Signée entre l'employeur et le salarié, la convention, dite « convention de rupture », fixe notamment le montant de l'indemnité spécifique de rupture et la date de fin du contrat qui ne peut pas intervenir avant le lendemain de l'homologation. A compter de la date de sa signature par les deux parties, chacune d'entre elles dispose d'un délai de 15 jours calendaires pour revenir sur leur décision. Si l'un des deux veut exercer son droit de rétractation, il en informe l'autre sous la forme d'une lettre adressée par tout moyen attestant de sa date de réception.

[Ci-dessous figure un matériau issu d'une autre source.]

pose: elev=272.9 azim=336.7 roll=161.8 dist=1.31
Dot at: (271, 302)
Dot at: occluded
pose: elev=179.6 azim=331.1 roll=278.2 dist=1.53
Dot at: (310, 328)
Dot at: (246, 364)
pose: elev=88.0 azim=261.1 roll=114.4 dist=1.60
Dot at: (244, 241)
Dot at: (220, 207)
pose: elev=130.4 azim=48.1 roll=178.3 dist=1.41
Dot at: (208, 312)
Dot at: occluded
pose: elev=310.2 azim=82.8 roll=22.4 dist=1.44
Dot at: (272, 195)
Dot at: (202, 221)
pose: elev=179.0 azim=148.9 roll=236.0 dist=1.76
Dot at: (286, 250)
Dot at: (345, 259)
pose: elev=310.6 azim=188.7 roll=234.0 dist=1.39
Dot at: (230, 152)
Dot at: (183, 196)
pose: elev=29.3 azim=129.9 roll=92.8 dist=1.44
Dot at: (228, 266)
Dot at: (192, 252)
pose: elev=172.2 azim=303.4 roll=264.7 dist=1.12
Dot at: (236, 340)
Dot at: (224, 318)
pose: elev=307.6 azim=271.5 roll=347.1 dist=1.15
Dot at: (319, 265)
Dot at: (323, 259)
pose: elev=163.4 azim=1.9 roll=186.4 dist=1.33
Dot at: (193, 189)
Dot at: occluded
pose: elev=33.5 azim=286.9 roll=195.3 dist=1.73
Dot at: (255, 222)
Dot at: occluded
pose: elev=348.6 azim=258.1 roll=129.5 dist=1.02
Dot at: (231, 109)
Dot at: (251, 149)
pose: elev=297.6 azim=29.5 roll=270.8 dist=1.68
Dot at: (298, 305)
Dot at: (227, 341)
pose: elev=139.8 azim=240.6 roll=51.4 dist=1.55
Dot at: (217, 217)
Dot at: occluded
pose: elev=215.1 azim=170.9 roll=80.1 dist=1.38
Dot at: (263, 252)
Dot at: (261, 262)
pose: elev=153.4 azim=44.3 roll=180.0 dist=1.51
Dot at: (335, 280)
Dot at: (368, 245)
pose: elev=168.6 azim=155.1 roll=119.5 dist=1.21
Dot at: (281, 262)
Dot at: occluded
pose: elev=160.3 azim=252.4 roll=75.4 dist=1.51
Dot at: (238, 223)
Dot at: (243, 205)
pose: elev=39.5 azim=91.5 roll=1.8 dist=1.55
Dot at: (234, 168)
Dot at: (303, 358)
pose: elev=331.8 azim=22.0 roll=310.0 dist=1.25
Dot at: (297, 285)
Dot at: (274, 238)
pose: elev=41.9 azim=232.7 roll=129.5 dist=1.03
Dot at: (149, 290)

Homologation administrative de la convention
A l’issue du délai de rétractation, la partie la plus diligente (celle qui est à l’origine de la demande) adresse une demande d’homologation au directeur départemental du travail, de l’emploi et de la formation professionnelle (DDTEFP) du lieu où est établi l’employeur, ou à l’inspecteur du travail pour les salariés protégés. L’arrêté du 18 juillet 2008 fixe les modèles de demande d’homologation à envoyer avec un exemplaire de la convention.
La validité de la convention est subordonnée à son homologation.
A compter de la réception de la demande, l’autorité administrative dispose d’un délai de 15 jours ouvrables pour homologuer la convention après s’être s’assurée du respect de la procédure et de la liberté de consentement des parties. A défaut de notification dans ce délai, l’homologation est réputée acquise et l’autorité administrative est dessaisie.
Mise en oeuvre de la convention de rupture et contentieux
Une fois homologuée, la convention est valide.
A noter : la rupture conventionnelle n'est soumise à aucun préavis de départ, la fin du contrat pouvant être fixée dès le lendemain du jour de l'homologation ou le lendemain du jour de l'autorisation de l'inspecteur du travail pour les salariés protégés. Il y aura néanmoins au moins 1 mois entre la signature de la convention et le départ du salarié.
La rupture conventionnelle suppose le versement d'une indemnité de rupture au salarié. Cette indemnité est librement fixée par les parties dans la convention de rupture, mais elle ne peut pas être inférieure à l'indemnité légale ou conventionnelle de licenciement. L'avenant n° 4 du 18 mai 2009 à l'ANI du 11 janvier 2008 portant modernisation du marché du travail a prévu que ne sont pas soumis à l'obligation de verser l'indemnité conventionnelle (si elle est plus favorable) les employeurs des professions libérales, du secteur sanitaire et social et enfin du particulier employeur (depuis le 28 novembre 2009, lendemain de la publication au JO de l'arrêté d'extension de l'avenant). Dans le cas où le salarié partie à la rupture conventionnelle a mois d'une année d'ancienneté, l'indemnité spécifique de rupture conventionnelle lui est due au prorata du nombre de mois de présence dans l'entreprise.
De ce point de vue, ce mode de rupture est plus intéressant pour le salarié que la démission, ou même parfois le départ négocié.
Le régime fiscal et social de cette indemnité diffère selon que son bénéficiaire a ou non atteint l'âge de la retraite.
Le salarié bénéficie également, après son départ de l'entreprise, des allocations chômage dans les conditions de droit commun.
Enfin, tout litige concernant la convention, l'homologation ou le refus d'homologation relève de la compétence du conseil des prud'hommes, à l'exclusion de tout autre recours contentieux ou administratif.
Le recours doit être formé, à peine d'irrecevabilité, avant l'expiration d'un délai de 12 mois à compter de la date d'homologation de la convention.